In some ways this is no different from engagement rings throughout the centuries. As early as the Middle Ages, a diamond ring was referred to as a commemoration of love and marriage, worn on the fourth finger of the left hand, from which the vena amoris ran directly to the heart.
The diamond ring continued to symbolize love when, in 1477, Archduke Maximilian gave what is thought to be the first recorded engagement ring to Mary of Burgundy to mark their betrothal, with hogback diamonds forming the letter ‘M’ in celebration of their union. During the eighteenth and nineteenth centuries the engagement ring became increasingly flamboyant and sentimental, with intertwined hearts, bows, love knots and messages spelled in gems. It wasn’t until early in the twentieth century that the single-diamond setting was popularized.
While a classic solitaire diamond might be a pure symbol, as clear as a flawless diamond, some of us are now opting for rings that are just as free from conventions as our partnerships – whether in marriage, civil ceremony or long-term relationships. And while the engagement ring is still one of the most significant pieces of jewellery a woman will wear in her lifetime, it now needs to be expressive as well as timeless.
For many, more complex designs have increasing allure. The Enchanted Lotus Band from De Beers perfectly illustrates a trend for more exuberant pieces. Its band of intricately woven brilliant diamonds – 301 in all – form lotus flowers set in white gold. More elaborate still is the Secret Kiss of the Roses Ring – the ultimate statement piece with a stunning ten-carat flawless rose-cut diamond set over a pink brilliant-cut diamond and surrounded by 428 brilliant-cut diamonds.

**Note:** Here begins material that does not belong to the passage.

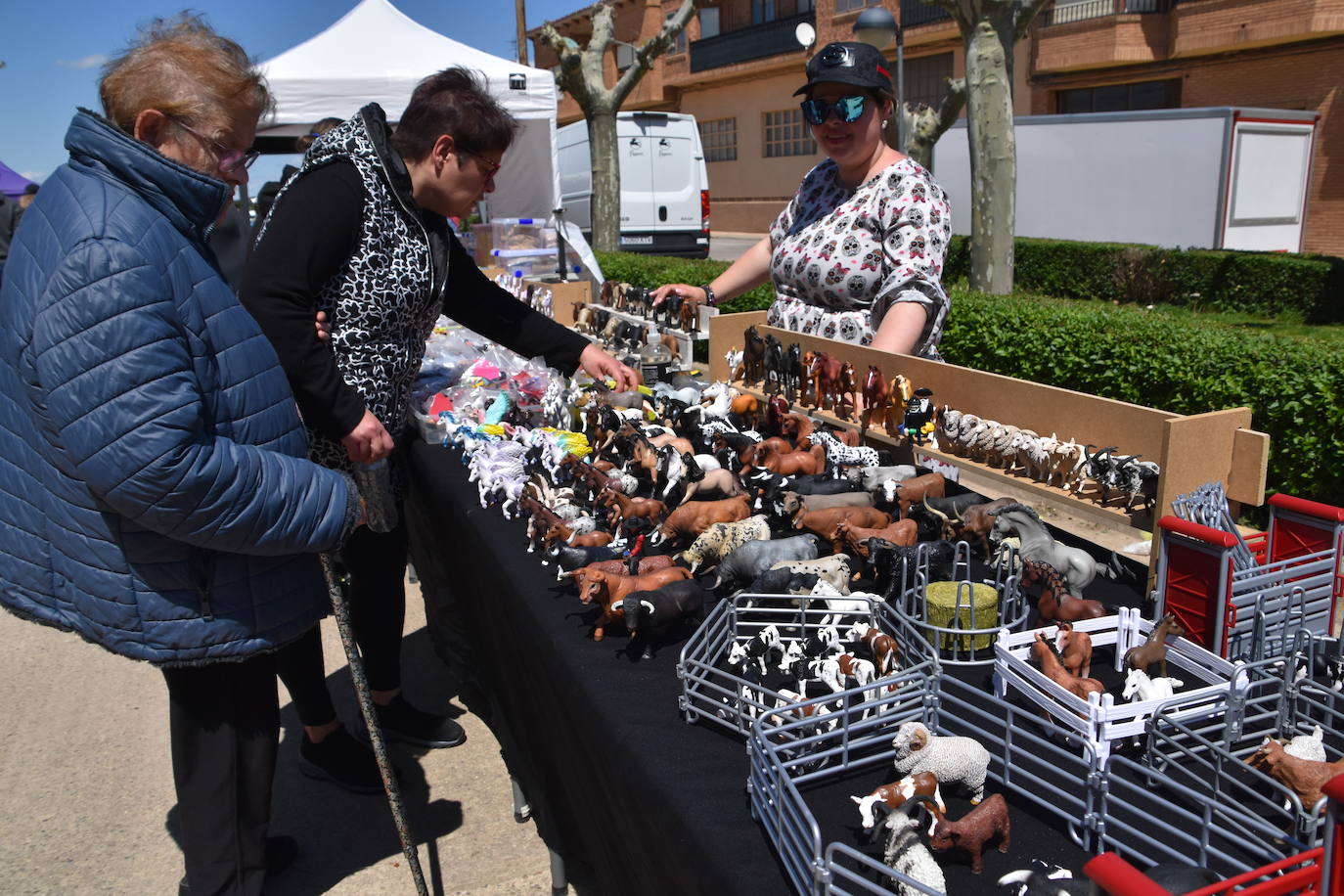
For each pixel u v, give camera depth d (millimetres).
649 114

By choosing a less conventional – and in many ways more personal – engagement ring, women are also embracing designs that feel unique to them. Whether choosing to have their own bespoke ring made or selecting the more characteristic cluster ring, women are opting for designs that, while still timeless, are definitely more individual. The textural Talisman Ring dotted with rough-cut diamonds (once the exclusive privilege of kings and queens who wore them for good luck and prosperity) is another such unconventional piece meant to be treasured for a lifetime.
The Talisman Collection also illustrates how the rise of more idiosyncratic rings has brought with it a trend for different coloured diamonds too, such as the rough yellow diamonds on textured gold prominent in De Beers’ Talisman Band.
Ultimately though, and despite today’s shifting roles and rules of engagement, most couples are still seduced by the symbolism and meaning intrinsic to precious, timeless pieces. Take the Atea Ring, which uses a circle – a primeval symbol of eternity – as its starting point. With a central design of dynamic swirls of micropavé diamonds, this ring celebrates the energy of nature but also reflects the dynamics of modern life. Or the exquisite Swan Pavé Band that transforms pairs of elegant swans into intricate hearts that form a delicate band of white gold. Relationships may have evolved, but the central themes of commitment and loyalty remain the same.